What you have to do: Your answer should be one number, the count of lines in the records that carry the string "rule".

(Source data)

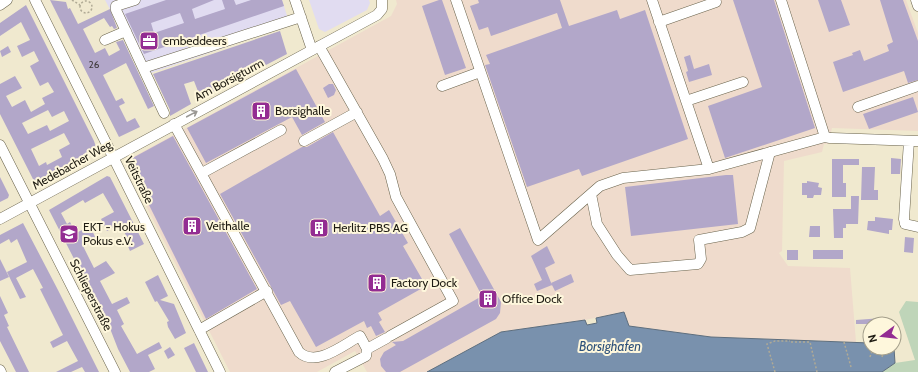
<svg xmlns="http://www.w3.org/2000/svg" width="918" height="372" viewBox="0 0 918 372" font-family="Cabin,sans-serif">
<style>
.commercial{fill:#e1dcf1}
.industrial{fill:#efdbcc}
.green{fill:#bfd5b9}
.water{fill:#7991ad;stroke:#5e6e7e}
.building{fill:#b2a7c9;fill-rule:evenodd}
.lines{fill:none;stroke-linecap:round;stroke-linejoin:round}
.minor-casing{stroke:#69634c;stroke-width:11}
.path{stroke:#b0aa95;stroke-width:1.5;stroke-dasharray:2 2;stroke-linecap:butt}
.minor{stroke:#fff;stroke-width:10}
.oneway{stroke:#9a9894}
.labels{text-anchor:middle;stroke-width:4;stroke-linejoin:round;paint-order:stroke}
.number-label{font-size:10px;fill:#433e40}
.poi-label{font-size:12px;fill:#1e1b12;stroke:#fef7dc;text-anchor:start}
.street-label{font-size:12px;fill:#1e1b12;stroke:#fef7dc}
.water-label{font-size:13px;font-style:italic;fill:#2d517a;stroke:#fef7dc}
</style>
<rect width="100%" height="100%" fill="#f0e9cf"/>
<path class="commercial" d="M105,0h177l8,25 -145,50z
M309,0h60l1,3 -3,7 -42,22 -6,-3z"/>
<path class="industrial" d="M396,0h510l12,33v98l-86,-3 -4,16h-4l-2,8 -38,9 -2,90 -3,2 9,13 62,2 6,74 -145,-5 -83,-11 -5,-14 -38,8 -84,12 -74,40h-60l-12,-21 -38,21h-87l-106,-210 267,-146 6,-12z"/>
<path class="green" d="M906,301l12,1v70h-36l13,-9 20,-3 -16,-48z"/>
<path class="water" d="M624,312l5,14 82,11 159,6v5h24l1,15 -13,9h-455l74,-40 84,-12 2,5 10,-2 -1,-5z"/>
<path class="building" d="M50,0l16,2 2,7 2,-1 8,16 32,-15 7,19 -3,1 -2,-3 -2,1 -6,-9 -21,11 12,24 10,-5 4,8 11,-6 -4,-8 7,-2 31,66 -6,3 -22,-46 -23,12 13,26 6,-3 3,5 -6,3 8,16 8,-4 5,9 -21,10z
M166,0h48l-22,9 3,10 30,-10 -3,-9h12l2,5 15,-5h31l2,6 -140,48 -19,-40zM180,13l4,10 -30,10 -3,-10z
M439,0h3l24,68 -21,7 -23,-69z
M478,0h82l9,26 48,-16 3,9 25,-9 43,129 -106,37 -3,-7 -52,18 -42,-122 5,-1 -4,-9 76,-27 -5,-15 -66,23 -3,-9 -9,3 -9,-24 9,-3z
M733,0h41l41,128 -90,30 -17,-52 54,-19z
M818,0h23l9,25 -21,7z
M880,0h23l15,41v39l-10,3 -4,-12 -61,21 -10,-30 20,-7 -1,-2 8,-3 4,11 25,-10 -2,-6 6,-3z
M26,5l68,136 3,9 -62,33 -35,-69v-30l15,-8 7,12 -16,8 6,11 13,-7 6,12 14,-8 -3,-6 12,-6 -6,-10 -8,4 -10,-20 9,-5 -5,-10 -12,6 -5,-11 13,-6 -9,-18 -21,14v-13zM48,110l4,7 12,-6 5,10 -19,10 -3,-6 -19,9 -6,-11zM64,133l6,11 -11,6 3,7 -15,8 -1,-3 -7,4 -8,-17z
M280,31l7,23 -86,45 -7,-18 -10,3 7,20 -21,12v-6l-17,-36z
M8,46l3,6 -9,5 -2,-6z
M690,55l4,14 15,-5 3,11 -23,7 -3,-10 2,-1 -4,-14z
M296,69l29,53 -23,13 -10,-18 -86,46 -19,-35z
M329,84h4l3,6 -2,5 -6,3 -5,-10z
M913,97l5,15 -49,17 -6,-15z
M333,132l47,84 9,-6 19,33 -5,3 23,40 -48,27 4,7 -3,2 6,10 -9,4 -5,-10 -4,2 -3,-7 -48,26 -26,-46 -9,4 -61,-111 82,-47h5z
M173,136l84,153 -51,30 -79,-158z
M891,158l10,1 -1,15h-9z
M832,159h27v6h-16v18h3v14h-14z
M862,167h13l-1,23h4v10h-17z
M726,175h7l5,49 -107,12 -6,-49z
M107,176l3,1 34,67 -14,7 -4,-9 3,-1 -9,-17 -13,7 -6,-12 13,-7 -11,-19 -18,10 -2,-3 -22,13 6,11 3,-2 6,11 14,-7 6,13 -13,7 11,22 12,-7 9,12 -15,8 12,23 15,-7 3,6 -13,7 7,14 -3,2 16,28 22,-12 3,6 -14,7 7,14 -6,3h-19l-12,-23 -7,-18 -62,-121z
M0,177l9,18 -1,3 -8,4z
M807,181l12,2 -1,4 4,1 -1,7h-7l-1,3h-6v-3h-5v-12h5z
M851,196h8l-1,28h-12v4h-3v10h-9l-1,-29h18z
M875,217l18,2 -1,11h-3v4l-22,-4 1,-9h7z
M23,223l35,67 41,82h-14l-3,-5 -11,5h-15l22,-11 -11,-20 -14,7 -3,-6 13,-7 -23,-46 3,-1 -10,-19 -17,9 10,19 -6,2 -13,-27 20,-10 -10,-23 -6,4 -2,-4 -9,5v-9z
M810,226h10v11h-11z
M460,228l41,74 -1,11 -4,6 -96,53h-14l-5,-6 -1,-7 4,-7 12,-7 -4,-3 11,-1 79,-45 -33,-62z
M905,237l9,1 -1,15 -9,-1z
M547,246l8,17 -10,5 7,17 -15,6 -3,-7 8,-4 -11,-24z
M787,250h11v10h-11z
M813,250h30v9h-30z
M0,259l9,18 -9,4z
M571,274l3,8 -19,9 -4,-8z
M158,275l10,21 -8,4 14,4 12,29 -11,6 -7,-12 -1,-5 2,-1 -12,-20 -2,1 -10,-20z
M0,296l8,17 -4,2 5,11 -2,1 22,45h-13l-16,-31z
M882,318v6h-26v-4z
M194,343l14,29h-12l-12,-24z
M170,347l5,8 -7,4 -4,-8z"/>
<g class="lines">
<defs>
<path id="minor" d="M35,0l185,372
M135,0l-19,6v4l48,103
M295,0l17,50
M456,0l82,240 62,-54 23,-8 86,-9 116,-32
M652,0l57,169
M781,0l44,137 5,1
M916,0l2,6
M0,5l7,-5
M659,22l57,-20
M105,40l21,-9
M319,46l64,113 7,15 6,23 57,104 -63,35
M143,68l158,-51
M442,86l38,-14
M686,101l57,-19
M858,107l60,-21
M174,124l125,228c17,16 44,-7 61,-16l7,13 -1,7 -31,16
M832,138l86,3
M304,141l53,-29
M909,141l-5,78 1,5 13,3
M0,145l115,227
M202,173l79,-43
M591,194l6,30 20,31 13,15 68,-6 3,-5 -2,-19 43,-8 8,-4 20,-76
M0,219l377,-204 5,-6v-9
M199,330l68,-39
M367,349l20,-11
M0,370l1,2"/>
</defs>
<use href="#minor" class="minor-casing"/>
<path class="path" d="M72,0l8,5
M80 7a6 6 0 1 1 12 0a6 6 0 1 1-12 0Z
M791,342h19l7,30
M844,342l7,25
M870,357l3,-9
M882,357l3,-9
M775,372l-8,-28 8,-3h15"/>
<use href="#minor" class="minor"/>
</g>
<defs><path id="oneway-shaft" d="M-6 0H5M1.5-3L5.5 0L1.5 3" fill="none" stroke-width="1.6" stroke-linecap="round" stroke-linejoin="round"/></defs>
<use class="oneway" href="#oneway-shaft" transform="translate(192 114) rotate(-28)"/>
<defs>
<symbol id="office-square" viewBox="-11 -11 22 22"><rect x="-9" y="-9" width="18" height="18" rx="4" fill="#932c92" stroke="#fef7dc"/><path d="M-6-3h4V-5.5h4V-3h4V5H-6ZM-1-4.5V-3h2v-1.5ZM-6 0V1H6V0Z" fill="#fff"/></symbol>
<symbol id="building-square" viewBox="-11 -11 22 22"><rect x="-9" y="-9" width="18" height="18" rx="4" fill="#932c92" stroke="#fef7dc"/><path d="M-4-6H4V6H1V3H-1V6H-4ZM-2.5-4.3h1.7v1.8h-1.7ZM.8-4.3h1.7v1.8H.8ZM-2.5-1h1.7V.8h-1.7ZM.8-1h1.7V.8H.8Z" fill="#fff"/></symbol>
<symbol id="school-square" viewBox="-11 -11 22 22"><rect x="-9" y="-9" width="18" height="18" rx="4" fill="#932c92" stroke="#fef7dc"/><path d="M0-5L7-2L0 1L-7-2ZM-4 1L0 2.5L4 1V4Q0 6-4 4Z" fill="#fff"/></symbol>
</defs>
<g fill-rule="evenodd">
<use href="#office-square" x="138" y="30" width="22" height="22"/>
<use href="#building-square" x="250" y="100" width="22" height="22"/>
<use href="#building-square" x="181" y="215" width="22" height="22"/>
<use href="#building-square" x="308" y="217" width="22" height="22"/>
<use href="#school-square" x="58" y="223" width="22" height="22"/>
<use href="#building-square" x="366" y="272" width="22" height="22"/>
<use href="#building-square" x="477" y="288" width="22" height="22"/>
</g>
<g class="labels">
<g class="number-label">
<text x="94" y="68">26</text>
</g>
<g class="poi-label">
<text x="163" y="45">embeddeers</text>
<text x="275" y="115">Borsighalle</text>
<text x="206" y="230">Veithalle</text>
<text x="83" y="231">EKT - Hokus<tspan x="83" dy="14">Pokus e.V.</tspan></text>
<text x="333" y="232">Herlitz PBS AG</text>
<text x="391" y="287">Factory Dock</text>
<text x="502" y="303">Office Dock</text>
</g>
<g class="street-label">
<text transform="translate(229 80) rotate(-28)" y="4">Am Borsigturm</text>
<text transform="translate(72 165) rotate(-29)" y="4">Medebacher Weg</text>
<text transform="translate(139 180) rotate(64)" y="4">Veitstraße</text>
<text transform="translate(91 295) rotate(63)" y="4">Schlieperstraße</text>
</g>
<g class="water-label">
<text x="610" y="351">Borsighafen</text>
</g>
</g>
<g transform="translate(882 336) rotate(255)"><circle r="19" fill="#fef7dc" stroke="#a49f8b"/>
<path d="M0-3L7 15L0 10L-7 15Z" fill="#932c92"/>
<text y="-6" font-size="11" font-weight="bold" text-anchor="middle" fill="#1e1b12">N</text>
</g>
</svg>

Exercise answer: 2